You can call me a hardcore DSLR shooter because I only shot and owned DSLRs for the past 5 years. A couple of weeks ago I finally got my 'first' point-and-shoot Nikon Coolpix P7800. Because it's an upgrade to P7700 (which I never held in my hands by the way), it has a hot shoe seems like an advanced point-and-shoot, my expectations as a DSLR shooter were (maybe) quite high... or too high. So I decided to do a Coolpix P7800's review for DSLR shooters.
1. Hot Shoe's Compatibility with 3rd-Party Flash Triggers
Well, simply put, the hot shoe is not compatible with flash triggers, which is a big disappointment for me. You can't trigger off-camera flash neither with Phottix nor PocketWizard. I wrote about it earlier in a separate article. However, there is a way around it if you need to trigger off-camera flash(es) with Coolpix P7800...

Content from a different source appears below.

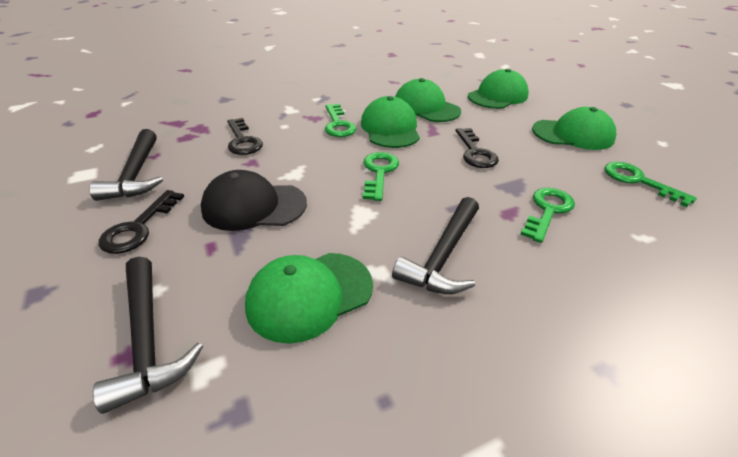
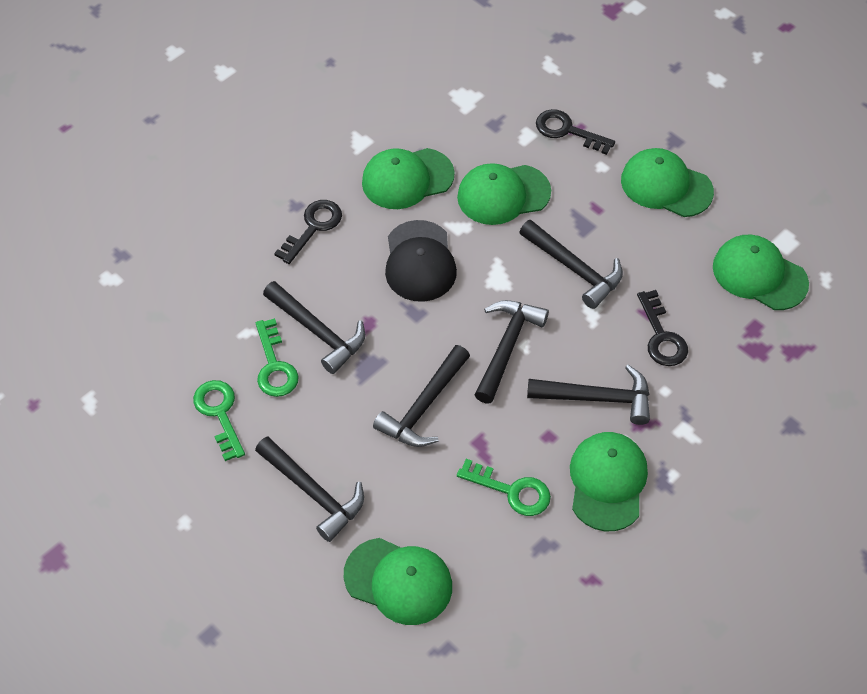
black hammer: [89,129,163,201] [93,257,203,414] [392,197,479,294] = 3 -> [255,436,364,542] [263,281,365,374] [373,345,470,447] [475,300,549,404] [519,220,623,309] [527,364,650,425] = 6
green cap: [245,253,373,344] [361,96,420,148] [395,78,461,122] [468,69,529,109] [532,107,616,150] = 5 -> [344,538,452,625] [362,148,455,209] [457,163,551,225] [570,432,648,531] [621,148,714,217] [713,235,809,310] = 6
green key: [325,104,357,137] [363,152,399,201] [520,188,575,243] [605,162,697,207] = 4 -> [193,380,245,461] [256,318,299,397] [457,459,551,516] = 3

2. Built-in Commander Mode and TTL in Hot Shoe
Triggering off-camera flash(es) with Coolpix P7800 is possible in 2 ways:
- you can use a built-in pop-up flash in Commander (CMD) TTL or Manual modes to trigger an off-camera flash. Unfortunately, *sigh* the maximum distance between a camera and a flash for this to work can only be 5 meters (16 feet); of even less if you position a flash further to the side from the camera.
- you can put a Nikon's speedlight on the hot shoe and put it in a commander mode. This way the speedlight will trigger off-camera flashes, but this means you need more than 1 speedlight.
3. Image Aspect Ratio
Pictures that come out of P7800 (like probably in most point-and-shoots) have a different aspect ratio than from your DSLR. DSLR's produce images that have 3:2 aspect ratio, which means they are more of rectangular shape. However, Coolpix P7800's pictures are in 4:3 aspect ratio. These images are more of a square shape.
It takes a bit of getting used to having such aspect ratio images, especially if you're like me, who has been shooting with DSLRs maybe for too long.
The P7800's aspect ratio might prevent you from using it for more 'serious' work with it, especially for clients (yes, the image quality of this camera is good enough for producing some professional work for online images; but it's not as good as from a DSLR and DSLR lenses).
4. Rotary Multi-Selector
Coolpix P7800's rotary multi-selector is a 2-in-1 feature, which makes browsing through the menu or adjusting manual focus really fast with good precision. Basically, it's a wheel selector and a 4-button selector put together. It's really well-built because you won't accidentally press a button while using the rotary wheel (at least it has never happened to me).
5. Manual Focus
I really like the way P7800's let's you manually focus, probably because it's the same technique I've been teaching at my night photography workshops. When you switch to manual focus, P7800 enlarges the centre (zooms in) where you point the camera so that you see your subject bigger and let's you adjust focus manually with good accuracy. A feature that you might also find useful is a bit of camera's help with focusing when using manual focus - by pressing the right button on the rotary multi-selector, the camera will pre-focus an image for you.
6. Lack of In-Camera Help Feature
I really like the in-camera help feature in my Nikon DSLRs. I use it sometimes when I need to refresh my memory on some of the rarely used functions. Unfortunately, P7800 doesn't have such in-camera help, except for the pre-programmed scenes (like sports, portrait, etc.). But if you're a DSLR shooter like I am, then I'm pretty sure you won't use these at all.
7. Electronic Viewfinder
I find pros and cons with the P7800's electronic viewfinder:
- pros - it basically shows you all the functions and information the big LCD screen does. This means that you don't have to switch to the rear LCD to adjust some settings (even in menu)- you can do all of the changes using the electronic viewfinder.
-cons - *sigh*... the color representation of the electronic viewfinder is really, I mean REALLY poor so expect nothing like in your DSLR's optical viewfinder. There also might be some issues with the electronic viewfinder's brightness or contrast because it's also hard to see shadows and contrast when composing a picture. Unfortunately, changing brightness only works for the rear LCD, not for the electronic viewfinder. Finally, once the rear LCD is in the open position, you have to manually switch between the electronic viewfinder and the rear monitor (there is a button for that just next to the viewfinder). I constantly keep forgetting to press this button and I wait like dummy for a second or two hoping the camera will automatically switch the displays. A proximity sensor could be a really nice feature that would fix it.
8. It's not a heavy DSLR
As a DSLR shooter, I'm really fed up with the weight of my cameras, especially when I just want to carry one around to have some control over taking pictures than my iPhone gives me. With a 28-200mm lens (35mm equivalent) and being lightweight, P7800 is not a bad solution. However, when I look again at its price and the fact it doesn't have a GPS or built-in Wifi (both start to be quite common in other cameras), I have my doubts whether or not Coolpix P7800 is too expensive.